Excerpt provided:
I don't see why or how polygamy should be good for any woman. If I were one, I'd rail against it and want to smash it to smithereens!

The association between polygamy, partiarchy and the subjection of women is indisputably strong. Power relations between a man and his wives are tilted in favour of the patriarch; he stands more than equal to each one of them as individuals and also to all of them as a
collective.

Any struggle to democratise a polity necessarily invokes the democratisation of its society. Recognising and respecting individual rights and freedoms is the basis for a liberal culture and politics. That is contradictory, in principle, to a polygamist's patriarchal lordship over his wives. How he percieves relations between the sexes has a bearing on what social system he dreams of realising in his struggle. His conception of individual freedom in the kind of democratic state that he endeavours for naturally has certain boundaries imposed by his own reality and imagination (in this regard, I seriously doubt Zuma's capacity to advance the interests of women, such as taking South Africa's heinous rape culture to task).

I'm not sure whether MDC MP Timothy Mubhawu is a polygamist or not, but he certainly subscribes to a patriarchal worldview that sees women as unequal to men (a reality that polygamy captures). During last year's heated Parliamentary debate over the Domestic Violence Bill, Mubhawu urged the national assembly not to pass the bill aimed at stamping out domestic violence because women were inferior to men.

"I stand here representing God the Almighty. Women are not equal to men. This is a dangerous bill, and let it be known in Zimbabwe that the rights, privileges and status of men are gone."

There is definitely cause for concern when an MP who represents a party that purports to lead Zimbabwe's campaign for democratic change utters such farcical nonsense.

Monday, 27 April 2009

MDC must be more forthright about its values in this govt

I'm not sure that Morgan Tsvangirai and the MDC have a clear strategy to counter the infidelity of Mugabe and Zanu PF in this marriage. Why does the MDC think this arrangement can work only if they are willing to prostrate themselves before Zanu PF in supplication?
I think they're seriously undermining themselves by giving Mugabe and Zanu the semblance of power and authority. I say 'semblance' because even though Mugabe's authority is still constitutionally enshrined, we all know it is worth no more than hot air since his position is really underpinned by nothing other than the GPA and the MDC's willingness to subscribe to it.
In that sense, why does the MDC not at least show themselves to be wielding real political authority as given to it by the voters at the last elections? What is stopping them from confidently and consistently talking up their values and how, in the final victory over the dictatorship, punishment for transgressions against the law and the rights of citizens will be dispensed swiftly? After the March 2008 elections, there is a sense in Zimbabwean politics of things having moved beyond the dictatorship's control. The regional outrage at the conduct of the June 27 elections can only mean there will be no appetite for excusing such egregious conduct again should Mugabe's successors try to repeat the same strategy of retaining power. Why, even this thing after June 27 wasn't salvageable outside of a power-sharing arrangement. The SADC or AU never ventured to entertain any arrangement that only had Zanu PF in power after June 27. In a sense you could say there's now a point beyond which regional diplomacy cannot be expected to cover up violations of electoral conduct. June 27 was one such and Zanu could only be rescued by enlisting the participation of the victims of its violence and treachery.

Objectives:
[a] Write out the excerpt on polygamy and Zimbabwean politics word for word, everything from "I think they're" down to "subscribe to it.".
[b] Continue the excerpt on polygamy and Zimbabwean politics, picking up right after its final sentence.

Supplied information:
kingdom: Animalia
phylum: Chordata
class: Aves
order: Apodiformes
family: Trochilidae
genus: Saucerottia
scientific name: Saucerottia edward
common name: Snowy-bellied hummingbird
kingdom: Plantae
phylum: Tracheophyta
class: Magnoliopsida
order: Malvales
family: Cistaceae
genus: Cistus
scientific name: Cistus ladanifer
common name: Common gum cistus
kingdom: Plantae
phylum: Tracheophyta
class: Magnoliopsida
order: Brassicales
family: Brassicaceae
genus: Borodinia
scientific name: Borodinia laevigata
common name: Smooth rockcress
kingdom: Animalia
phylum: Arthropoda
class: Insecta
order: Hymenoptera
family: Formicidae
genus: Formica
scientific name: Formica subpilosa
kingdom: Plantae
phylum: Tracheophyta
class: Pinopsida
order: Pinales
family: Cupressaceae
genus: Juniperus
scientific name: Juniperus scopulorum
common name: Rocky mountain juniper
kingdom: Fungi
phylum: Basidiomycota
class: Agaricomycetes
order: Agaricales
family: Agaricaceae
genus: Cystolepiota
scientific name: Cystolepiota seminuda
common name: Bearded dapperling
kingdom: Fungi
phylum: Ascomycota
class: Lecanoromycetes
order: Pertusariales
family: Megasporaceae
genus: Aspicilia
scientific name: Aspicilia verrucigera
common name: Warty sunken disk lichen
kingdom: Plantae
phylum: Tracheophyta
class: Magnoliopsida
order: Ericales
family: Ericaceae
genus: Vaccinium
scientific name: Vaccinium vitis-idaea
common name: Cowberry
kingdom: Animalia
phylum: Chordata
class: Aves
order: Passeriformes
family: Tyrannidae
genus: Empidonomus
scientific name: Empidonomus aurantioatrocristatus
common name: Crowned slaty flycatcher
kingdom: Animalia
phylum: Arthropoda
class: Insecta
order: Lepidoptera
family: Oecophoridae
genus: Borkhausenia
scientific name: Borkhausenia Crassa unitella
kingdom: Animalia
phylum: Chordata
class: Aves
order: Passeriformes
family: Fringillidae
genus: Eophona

Task results:
[a]
I think they're seriously undermining themselves by giving Mugabe and Zanu the semblance of power and authority. I say 'semblance' because even though Mugabe's authority is still constitutionally enshrined, we all know it is worth no more than hot air since his position is really underpinned by nothing other than the GPA and the MDC's willingness to subscribe to it.

[b]
And so given this scenario, I'm at a loss as to why the MDC does not seek to hammer home to all those so-called hardliners that the major shift in power relations in Zimbabwean politics brought about by the March elections can only be completed rather than reversed in future elections and that their comeuppance will surely come.
It's a pity our politics is always about who gets what; it's about the spoils of power. In my view it would have been infinitely more attractive to have some of the MDC's big guns deliberately stay out of the unity government so that the party remains strong and focussed rather than have its agenda dictated by the imperatives of the power-sharing government. Having every senior figure in the compromise government stunts party policy and party clarity on matters of its own values and principles. having senior figures outside helps to ensure that the party holds its members in the GPA to account on the basis of party policy and principle. As it is, everyone is just drifting in the wind of this inconvenient marriage, to be dumped wherever the draught lands them!

Wednesday, 15 April 2009

Zimbabwe's false dawn begins to unravel

Well, all that hope and expectation has predictably hit a brickwall with a resounding thud. Never was Robert Mugabe going to share power with the opposition MDC fairly and work towards securing the national interest through concerted economic revival programmes accompanied by far-reaching policy reforms. Mugabe and Zanu PF continue to ridse roughshod over the interests of the majority, prioritising power and control over everything else. Tsvangirai and his team have been marginalised into a corner from which they occasionally shriek vain opposition to Mugabe's unilateral exercise of executive authority with such impunity you would forgiven for thinking he was the outright victor in the last election.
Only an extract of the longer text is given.